◆ **WHAT YOU NEED TO DO**: Pull out every line below that contains the word "hàng", treating uppercase and lowercase letters as different.

Collected data entries
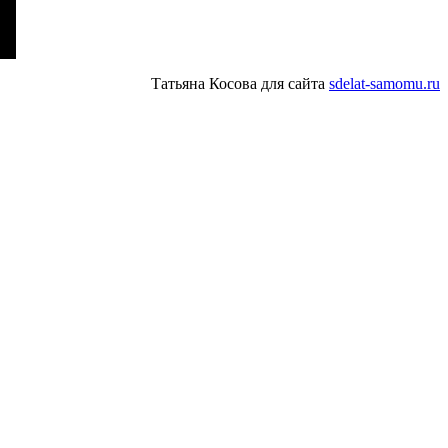
Татьяна Косова для сайта
sdelat-samomu.ru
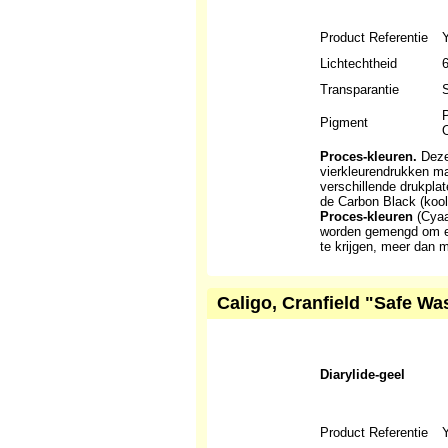
Product Referentie
Lichtechtheid
6
Transparantie
S
P
Pigment
O
Proces-kleuren.
Deze 
vierkleurendrukken m
verschillende drukpla
de Carbon Black (kool
Proces-kleuren
(Cyaa
worden gemengd om ee
te krijgen, meer dan 
Caligo, Cranfield "Safe Wa
Diarylide-geel
Product Referentie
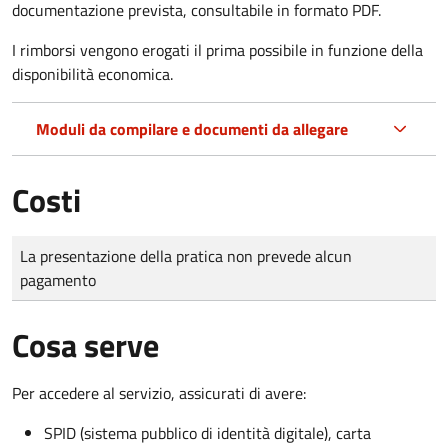
documentazione prevista, consultabile in formato PDF.
I rimborsi vengono erogati il prima possibile in funzione della
disponibilità economica.
Moduli da compilare e documenti da allegare
Costi
Tipo di pagamento
Importo
La presentazione della pratica non prevede alcun
pagamento
Cosa serve
Per accedere al servizio, assicurati di avere:
SPID (sistema pubblico di identità digitale), carta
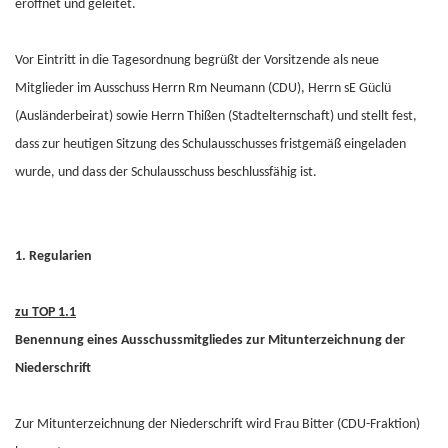
eröffnet und geleitet.
Vor Eintritt in die Tagesordnung begrüßt der Vorsitzende als neue
Mitglieder im Ausschuss Herrn Rm Neumann (CDU), Herrn sE Güclü
(Ausländerbeirat) sowie Herrn Thißen (Stadtelternschaft) und stellt fest,
dass zur heutigen Sitzung des Schulausschusses fristgemäß eingeladen
wurde, und dass der Schulausschuss beschlussfähig ist.
1. Regularien
zu TOP 1.1
Benennung eines Ausschussmitgliedes zur Mitunterzeichnung der
Niederschrift
Zur Mitunterzeichnung der Niederschrift wird Frau Bitter (CDU-Fraktion)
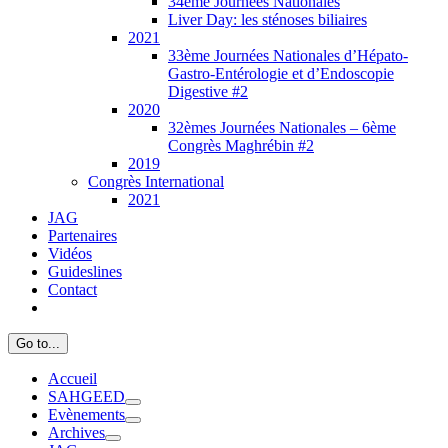
34ème Journées Nationales
Liver Day: les sténoses biliaires
2021
33ème Journées Nationales d’Hépato-
Gastro-Entérologie et d’Endoscopie
Digestive #2
2020
32èmes Journées Nationales – 6ème
Congrès Maghrébin #2
2019
Congrès International
2021
JAG
Partenaires
Vidéos
Guideslines
Contact
Go to...
Accueil
SAHGEED
Evènements
Archives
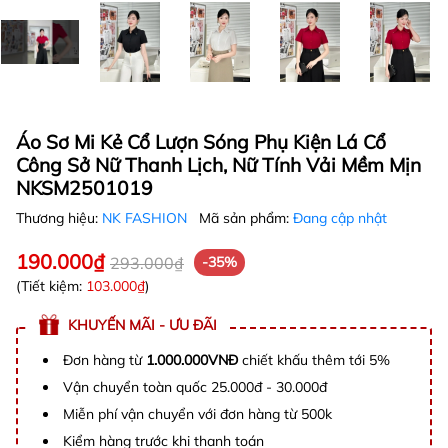
Áo Sơ Mi Kẻ Cổ Lượn Sóng Phụ Kiện Lá Cổ
Công Sở Nữ Thanh Lịch, Nữ Tính Vải Mềm Mịn
NKSM2501019
Thương hiệu:
NK FASHION
Mã sản phẩm:
Đang cập nhật
190.000₫
293.000₫
-35%
(Tiết kiệm:
103.000₫
)
KHUYẾN MÃI - ƯU ĐÃI
Đơn hàng từ
1.000.000VNĐ
chiết khấu thêm tới 5%
Vận chuyển toàn quốc 25.000đ - 30.000đ
Miễn phí vận chuyển với đơn hàng từ 500k
Kiểm hàng trước khi thanh toán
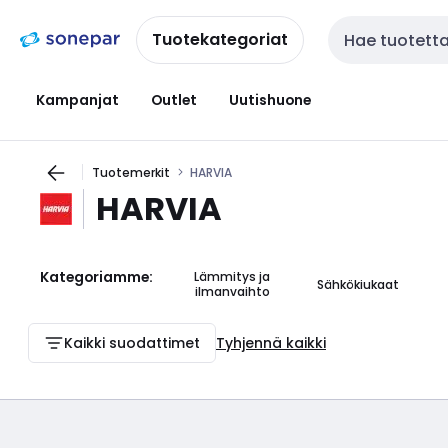
Siirry
Siirry
navigointiin
sisältöön
Tuotekategoriat
Haku
Kampanjat
Outlet
Uutishuone
Tuotemerkit
HARVIA
HARVIA
Kategoriamme:
Lämmitys ja
Sähkökiukaat
ilmanvaihto
Kaikki suodattimet
Tyhjennä kaikki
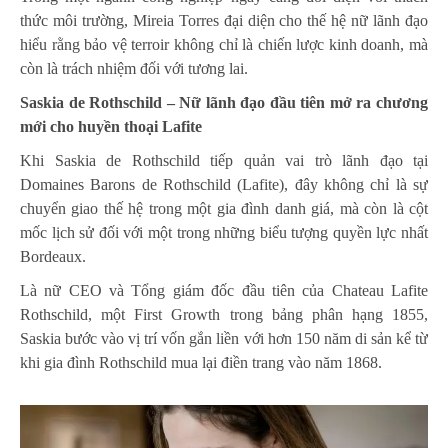
thức môi trường, Mireia Torres đại diện cho thế hệ nữ lãnh đạo
hiểu rằng bảo vệ terroir không chỉ là chiến lược kinh doanh, mà
còn là trách nhiệm đối với tương lai.
Saskia de Rothschild – Nữ lãnh đạo đầu tiên mở ra chương
mới cho huyền thoại Lafite
Khi Saskia de Rothschild tiếp quản vai trò lãnh đạo tại
Domaines Barons de Rothschild (Lafite), đây không chỉ là sự
chuyển giao thế hệ trong một gia đình danh giá, mà còn là cột
mốc lịch sử đối với một trong những biểu tượng quyền lực nhất
Bordeaux.
Là nữ CEO và Tổng giám đốc đầu tiên của Chateau Lafite
Rothschild, một First Growth trong bảng phân hạng 1855,
Saskia bước vào vị trí vốn gắn liền với hơn 150 năm di sản kể từ
khi gia đình Rothschild mua lại điền trang vào năm 1868.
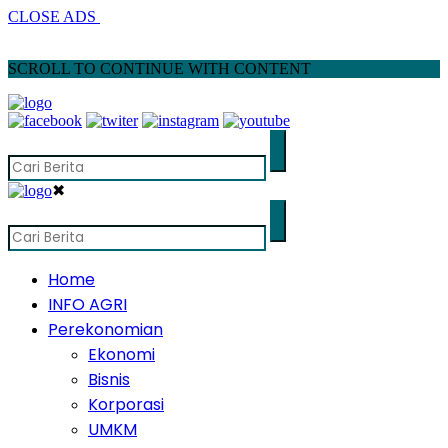
CLOSE ADS
SCROLL TO CONTINUE WITH CONTENT
✖
Home
INFO AGRI
Perekonomian
Ekonomi
Bisnis
Korporasi
UMKM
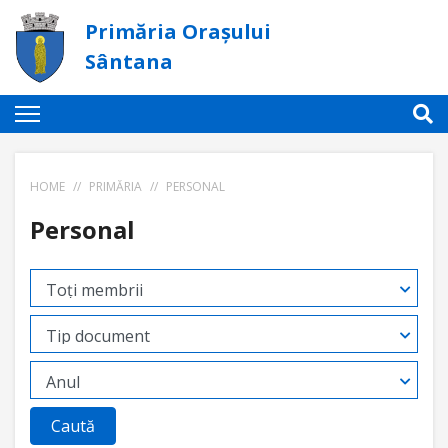
Primăria Orașului
Sântana
HOME
//
PRIMĂRIA
//
PERSONAL
Personal
Caută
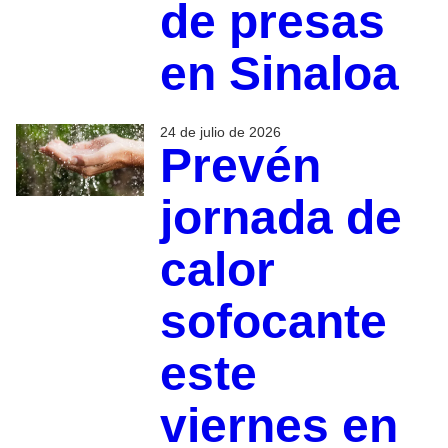
de presas
en Sinaloa
24 de julio de 2026
Prevén
jornada de
calor
sofocante
este
viernes en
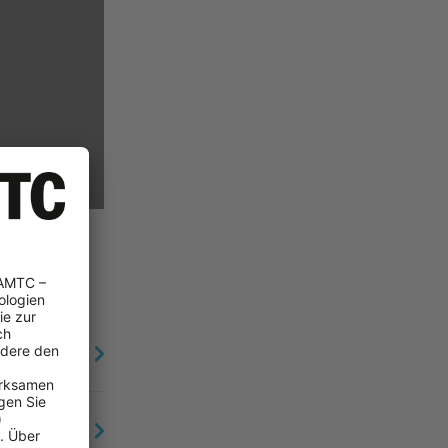
reich
ten.
Prüfungsfragen
ntworten.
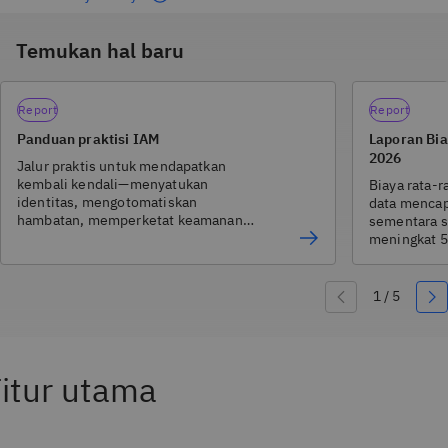
Temukan hal baru
Report
Report
Panduan praktisi IAM
Laporan Bi
2026
Jalur praktis untuk mendapatkan
kembali kendali—menyatukan
Biaya rata-r
identitas, mengotomatiskan
data mencap
hambatan, memperketat keamanan
sementara s
tanpa gesekan pengguna, dan
meningkat 5
membangun lapisan identitas yang
terbaru.
benar-benar berskala.
itur utama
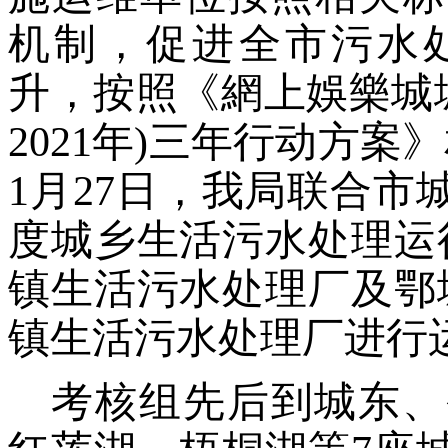
机制，促进全市污水
升，按照《網上娛樂城
2021年)
三年行动方案》
1月
27
日，我局
联合市
度
城乡生活污水处理运
镇生活污水处理厂及鄂
镇生活污水处理厂进行
考核组先后
到
城东、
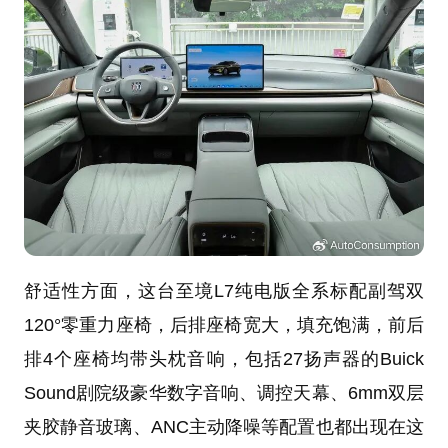
舒适性方面，这台至境L7纯电版全系标配副驾双
120°零重力座椅，后排座椅宽大，填充饱满，前后
排4个座椅均带头枕音响，包括27扬声器的Buick
Sound剧院级豪华数字音响、调控天幕、6mm双层
夹胶静音玻璃、ANC主动降噪等配置也都出现在这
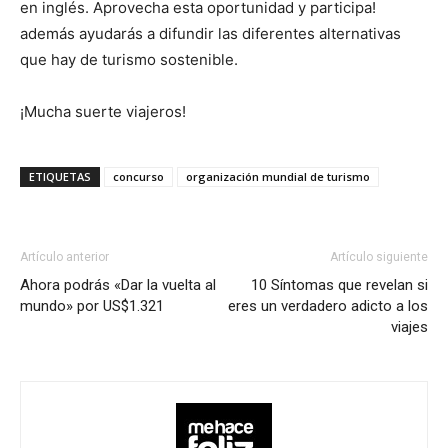
en inglés. Aprovecha esta oportunidad y participa!
además ayudarás a difundir las diferentes alternativas
que hay de turismo sostenible.
¡Mucha suerte viajeros!
ETIQUETAS
concurso
organización mundial de turismo
Artículo anterior
Artículo siguiente
Ahora podrás «Dar la vuelta al
10 Síntomas que revelan si
mundo» por US$1.321
eres un verdadero adicto a los
viajes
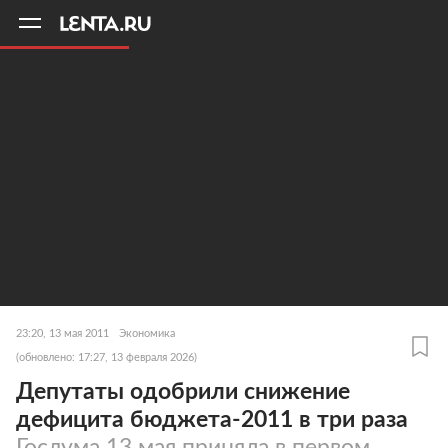
11
A
23:20, 13 мая 2011
Экономика
(обновлено: 17:27, 13 февраля 2026)
Депутаты одобрили снижение
дефицита бюджета-2011 в три раза
Госдума 13 мая приняла в первом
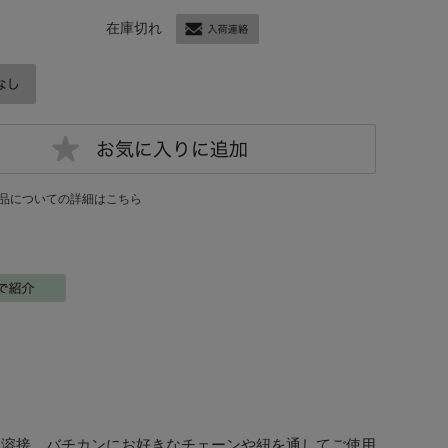
在庫切れ
品についての詳細はこちら
を溶接。バチカンにお好きなチェーンや紐を通してご使用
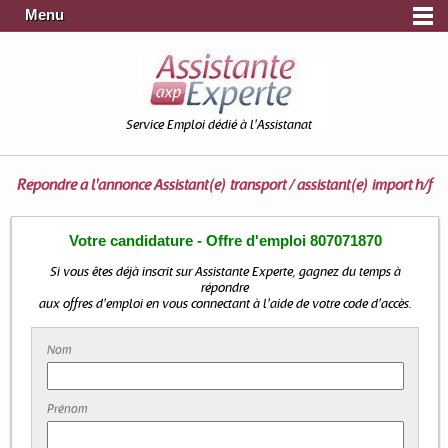
Menu
Service Emploi dédié à l'Assistanat
Répondre à l'annonce
Assistant(e) transport / assistant(e) import h/f
Votre candidature - Offre d'emploi 807071870
Si vous êtes déjà inscrit sur Assistante Experte, gagnez du temps à
répondre
aux offres d'emploi en vous connectant à l'aide de votre code d'accès.
Nom
Prénom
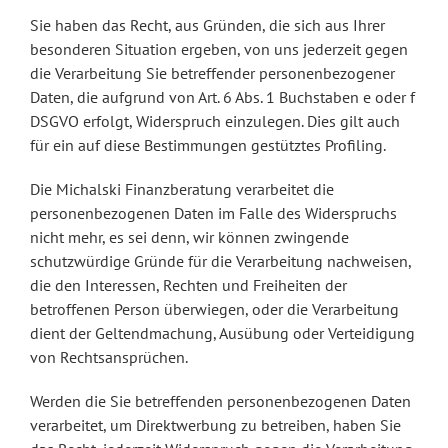
Sie haben das Recht, aus Gründen, die sich aus Ihrer
besonderen Situation ergeben, von uns jederzeit gegen
die Verarbeitung Sie betreffender personenbezogener
Daten, die aufgrund von Art. 6 Abs. 1 Buchstaben e oder f
DSGVO erfolgt, Widerspruch einzulegen. Dies gilt auch
für ein auf diese Bestimmungen gestütztes Profiling.
Die Michalski Finanzberatung verarbeitet die
personenbezogenen Daten im Falle des Widerspruchs
nicht mehr, es sei denn, wir können zwingende
schutzwürdige Gründe für die Verarbeitung nachweisen,
die den Interessen, Rechten und Freiheiten der
betroffenen Person überwiegen, oder die Verarbeitung
dient der Geltendmachung, Ausübung oder Verteidigung
von Rechtsansprüchen.
Werden die Sie betreffenden personenbezogenen Daten
verarbeitet, um Direktwerbung zu betreiben, haben Sie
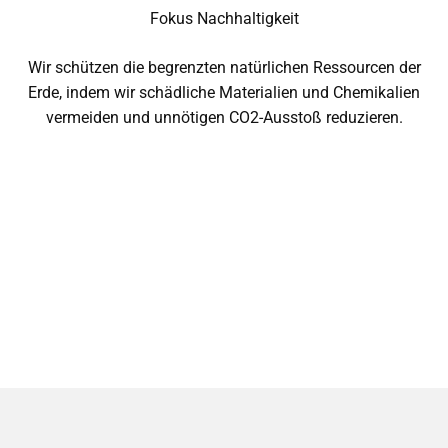
Fokus Nachhaltigkeit
Wir schützen die begrenzten natürlichen Ressourcen der
Erde, indem wir schädliche Materialien und Chemikalien
vermeiden und unnötigen CO2-Ausstoß reduzieren.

◆ **YOUR SOLUTION**:
Đơn hàng từ
Miễn phí vận chuyển với đơn hàng từ 500k
Kiểm hàng trước khi thanh toán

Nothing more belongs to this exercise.